* **PROBLEM TO WORK ON**
Could you set down every entry below exactly as it is?

(RECORDS SHOWN)

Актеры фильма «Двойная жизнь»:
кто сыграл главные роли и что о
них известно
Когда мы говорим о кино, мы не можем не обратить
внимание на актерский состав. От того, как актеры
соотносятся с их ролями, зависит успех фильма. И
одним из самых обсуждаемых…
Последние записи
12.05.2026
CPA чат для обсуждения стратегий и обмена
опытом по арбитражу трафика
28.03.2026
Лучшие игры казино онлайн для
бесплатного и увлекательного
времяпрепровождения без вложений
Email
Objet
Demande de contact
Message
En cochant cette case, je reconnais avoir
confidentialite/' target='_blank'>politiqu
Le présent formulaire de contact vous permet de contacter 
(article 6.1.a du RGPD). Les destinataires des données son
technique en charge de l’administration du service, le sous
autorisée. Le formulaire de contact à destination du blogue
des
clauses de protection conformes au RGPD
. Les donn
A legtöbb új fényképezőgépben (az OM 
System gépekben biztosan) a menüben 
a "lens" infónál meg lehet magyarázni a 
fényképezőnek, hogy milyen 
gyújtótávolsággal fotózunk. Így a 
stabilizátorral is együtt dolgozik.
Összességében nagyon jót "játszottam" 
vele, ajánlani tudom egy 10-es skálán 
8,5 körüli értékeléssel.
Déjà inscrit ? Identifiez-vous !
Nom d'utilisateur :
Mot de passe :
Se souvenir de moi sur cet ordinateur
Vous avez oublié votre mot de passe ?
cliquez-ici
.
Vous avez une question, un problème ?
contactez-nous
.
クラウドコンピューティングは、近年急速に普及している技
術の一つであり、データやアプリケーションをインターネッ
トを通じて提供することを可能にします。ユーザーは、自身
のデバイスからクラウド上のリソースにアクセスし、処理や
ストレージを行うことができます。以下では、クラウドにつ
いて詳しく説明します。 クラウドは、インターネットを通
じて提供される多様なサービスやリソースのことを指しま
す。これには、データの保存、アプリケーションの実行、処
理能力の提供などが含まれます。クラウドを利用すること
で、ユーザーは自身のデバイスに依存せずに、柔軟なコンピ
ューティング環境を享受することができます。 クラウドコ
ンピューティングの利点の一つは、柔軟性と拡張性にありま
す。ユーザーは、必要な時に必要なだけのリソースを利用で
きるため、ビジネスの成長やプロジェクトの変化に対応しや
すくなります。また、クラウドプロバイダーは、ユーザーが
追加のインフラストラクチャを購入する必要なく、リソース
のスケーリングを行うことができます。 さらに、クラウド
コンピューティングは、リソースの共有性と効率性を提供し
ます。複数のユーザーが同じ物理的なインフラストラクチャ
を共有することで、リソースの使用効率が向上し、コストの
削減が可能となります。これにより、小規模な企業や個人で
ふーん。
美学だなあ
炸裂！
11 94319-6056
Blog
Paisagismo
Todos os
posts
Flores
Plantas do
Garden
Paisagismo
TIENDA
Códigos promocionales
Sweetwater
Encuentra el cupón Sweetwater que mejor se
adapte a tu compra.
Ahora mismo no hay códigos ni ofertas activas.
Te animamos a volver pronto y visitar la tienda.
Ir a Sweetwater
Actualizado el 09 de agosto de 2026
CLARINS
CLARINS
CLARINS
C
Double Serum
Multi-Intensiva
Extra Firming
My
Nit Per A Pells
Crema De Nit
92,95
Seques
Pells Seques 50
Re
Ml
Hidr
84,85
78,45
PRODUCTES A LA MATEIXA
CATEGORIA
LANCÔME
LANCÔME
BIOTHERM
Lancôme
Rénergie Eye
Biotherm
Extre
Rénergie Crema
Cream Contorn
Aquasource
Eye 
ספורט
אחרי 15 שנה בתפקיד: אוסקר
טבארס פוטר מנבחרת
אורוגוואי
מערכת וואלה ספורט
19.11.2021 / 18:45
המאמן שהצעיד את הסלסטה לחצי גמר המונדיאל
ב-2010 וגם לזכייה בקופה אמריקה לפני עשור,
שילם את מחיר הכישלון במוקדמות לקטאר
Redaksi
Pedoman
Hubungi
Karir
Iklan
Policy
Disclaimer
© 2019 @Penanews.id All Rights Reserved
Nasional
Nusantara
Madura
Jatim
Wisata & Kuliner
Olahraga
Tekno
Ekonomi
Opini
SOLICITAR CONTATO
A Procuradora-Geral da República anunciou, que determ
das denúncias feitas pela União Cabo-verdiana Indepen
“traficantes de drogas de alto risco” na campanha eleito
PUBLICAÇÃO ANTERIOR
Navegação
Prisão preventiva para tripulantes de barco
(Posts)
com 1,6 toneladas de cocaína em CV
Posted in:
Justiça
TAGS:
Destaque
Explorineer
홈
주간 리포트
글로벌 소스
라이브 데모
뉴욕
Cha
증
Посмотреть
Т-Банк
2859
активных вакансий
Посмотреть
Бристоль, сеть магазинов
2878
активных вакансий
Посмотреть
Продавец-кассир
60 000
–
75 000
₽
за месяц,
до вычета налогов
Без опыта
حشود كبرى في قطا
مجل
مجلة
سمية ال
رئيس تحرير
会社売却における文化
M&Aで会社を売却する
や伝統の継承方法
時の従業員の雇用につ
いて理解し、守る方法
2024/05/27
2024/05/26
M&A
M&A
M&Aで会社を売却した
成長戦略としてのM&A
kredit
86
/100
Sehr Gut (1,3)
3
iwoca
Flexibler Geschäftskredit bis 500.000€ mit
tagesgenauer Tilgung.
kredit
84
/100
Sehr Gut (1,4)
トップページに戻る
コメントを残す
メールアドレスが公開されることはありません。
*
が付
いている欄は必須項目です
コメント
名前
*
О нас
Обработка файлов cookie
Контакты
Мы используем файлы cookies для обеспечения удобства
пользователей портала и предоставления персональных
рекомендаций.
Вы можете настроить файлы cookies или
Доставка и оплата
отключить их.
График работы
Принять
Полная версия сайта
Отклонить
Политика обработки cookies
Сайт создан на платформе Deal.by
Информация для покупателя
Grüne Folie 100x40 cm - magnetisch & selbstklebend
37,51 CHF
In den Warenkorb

(End RECORDS SHOWN)

* **PROBLEM SOLUTION**
Актеры фильма «Двойная жизнь»:
кто сыграл главные роли и что о
них известно
Когда мы говорим о кино, мы не можем не обратить
внимание на актерский состав. От того, как актеры
соотносятся с их ролями, зависит успех фильма. И
одним из самых обсуждаемых…
Последние записи
12.05.2026
CPA чат для обсуждения стратегий и обмена
опытом по арбитражу трафика
28.03.2026
Лучшие игры казино онлайн для
бесплатного и увлекательного
времяпрепровождения без вложений
Email
Objet
Demande de contact
Message
En cochant cette case, je reconnais avoir
confidentialite/' target='_blank'>politiqu
Le présent formulaire de contact vous permet de contacter 
(article 6.1.a du RGPD). Les destinataires des données son
technique en charge de l’administration du service, le sous
autorisée. Le formulaire de contact à destination du blogue
des
clauses de protection conformes au RGPD
. Les donn
A legtöbb új fényképezőgépben (az OM 
System gépekben biztosan) a menüben 
a "lens" infónál meg lehet magyarázni a 
fényképezőnek, hogy milyen 
gyújtótávolsággal fotózunk. Így a 
stabilizátorral is együtt dolgozik.
Összességében nagyon jót "játszottam" 
vele, ajánlani tudom egy 10-es skálán 
8,5 körüli értékeléssel.
Déjà inscrit ? Identifiez-vous !
Nom d'utilisateur :
Mot de passe :
Se souvenir de moi sur cet ordinateur
Vous avez oublié votre mot de passe ?
cliquez-ici
.
Vous avez une question, un problème ?
contactez-nous
.
クラウドコンピューティングは、近年急速に普及している技
術の一つであり、データやアプリケーションをインターネッ
トを通じて提供することを可能にします。ユーザーは、自身
のデバイスからクラウド上のリソースにアクセスし、処理や
ストレージを行うことができます。以下では、クラウドにつ
いて詳しく説明します。 クラウドは、インターネットを通
じて提供される多様なサービスやリソースのことを指しま
す。これには、データの保存、アプリケーションの実行、処
理能力の提供などが含まれます。クラウドを利用すること
で、ユーザーは自身のデバイスに依存せずに、柔軟なコンピ
ューティング環境を享受することができます。 クラウドコ
ンピューティングの利点の一つは、柔軟性と拡張性にありま
す。ユーザーは、必要な時に必要なだけのリソースを利用で
きるため、ビジネスの成長やプロジェクトの変化に対応しや
すくなります。また、クラウドプロバイダーは、ユーザーが
追加のインフラストラクチャを購入する必要なく、リソース
のスケーリングを行うことができます。 さらに、クラウド
コンピューティングは、リソースの共有性と効率性を提供し
ます。複数のユーザーが同じ物理的なインフラストラクチャ
を共有することで、リソースの使用効率が向上し、コストの
削減が可能となります。これにより、小規模な企業や個人で
ふーん。
美学だなあ
炸裂！
11 94319-6056
Blog
Paisagismo
Todos os
posts
Flores
Plantas do
Garden
Paisagismo
TIENDA
Códigos promocionales
Sweetwater
Encuentra el cupón Sweetwater que mejor se
adapte a tu compra.
Ahora mismo no hay códigos ni ofertas activas.
Te animamos a volver pronto y visitar la tienda.
Ir a Sweetwater
Actualizado el 09 de agosto de 2026
CLARINS
CLARINS
CLARINS
C
Double Serum
Multi-Intensiva
Extra Firming
My
Nit Per A Pells
Crema De Nit
92,95
Seques
Pells Seques 50
Re
Ml
Hidr
84,85
78,45
PRODUCTES A LA MATEIXA
CATEGORIA
LANCÔME
LANCÔME
BIOTHERM
Lancôme
Rénergie Eye
Biotherm
Extre
Rénergie Crema
Cream Contorn
Aquasource
Eye 
ספורט
אחרי 15 שנה בתפקיד: אוסקר
טבארס פוטר מנבחרת
אורוגוואי
מערכת וואלה ספורט
19.11.2021 / 18:45
המאמן שהצעיד את הסלסטה לחצי גמר המונדיאל
ב-2010 וגם לזכייה בקופה אמריקה לפני עשור,
שילם את מחיר הכישלון במוקדמות לקטאר
Redaksi
Pedoman
Hubungi
Karir
Iklan
Policy
Disclaimer
© 2019 @Penanews.id All Rights Reserved
Nasional
Nusantara
Madura
Jatim
Wisata & Kuliner
Olahraga
Tekno
Ekonomi
Opini
SOLICITAR CONTATO
A Procuradora-Geral da República anunciou, que determ
das denúncias feitas pela União Cabo-verdiana Indepen
“traficantes de drogas de alto risco” na campanha eleito
PUBLICAÇÃO ANTERIOR
Navegação
Prisão preventiva para tripulantes de barco
(Posts)
com 1,6 toneladas de cocaína em CV
Posted in:
Justiça
TAGS:
Destaque
Explorineer
홈
주간 리포트
글로벌 소스
라이브 데모
뉴욕
Cha
증
Посмотреть
Т-Банк
2859
активных вакансий
Посмотреть
Бристоль, сеть магазинов
2878
активных вакансий
Посмотреть
Продавец-кассир
60 000
–
75 000
₽
за месяц,
до вычета налогов
Без опыта
حشود كبرى في قطا
مجل
مجلة
سمية ال
رئيس تحرير
会社売却における文化
M&Aで会社を売却する
や伝統の継承方法
時の従業員の雇用につ
いて理解し、守る方法
2024/05/27
2024/05/26
M&A
M&A
M&Aで会社を売却した
成長戦略としてのM&A
kredit
86
/100
Sehr Gut (1,3)
3
iwoca
Flexibler Geschäftskredit bis 500.000€ mit
tagesgenauer Tilgung.
kredit
84
/100
Sehr Gut (1,4)
トップページに戻る
コメントを残す
メールアドレスが公開されることはありません。
*
が付
いている欄は必須項目です
コメント
名前
*
О нас
Обработка файлов cookie
Контакты
Мы используем файлы cookies для обеспечения удобства
пользователей портала и предоставления персональных
рекомендаций.
Вы можете настроить файлы cookies или
Доставка и оплата
отключить их.
График работы
Принять
Полная версия сайта
Отклонить
Политика обработки cookies
Сайт создан на платформе Deal.by
Информация для покупателя
Grüne Folie 100x40 cm - magnetisch & selbstklebend
37,51 CHF
In den Warenkorb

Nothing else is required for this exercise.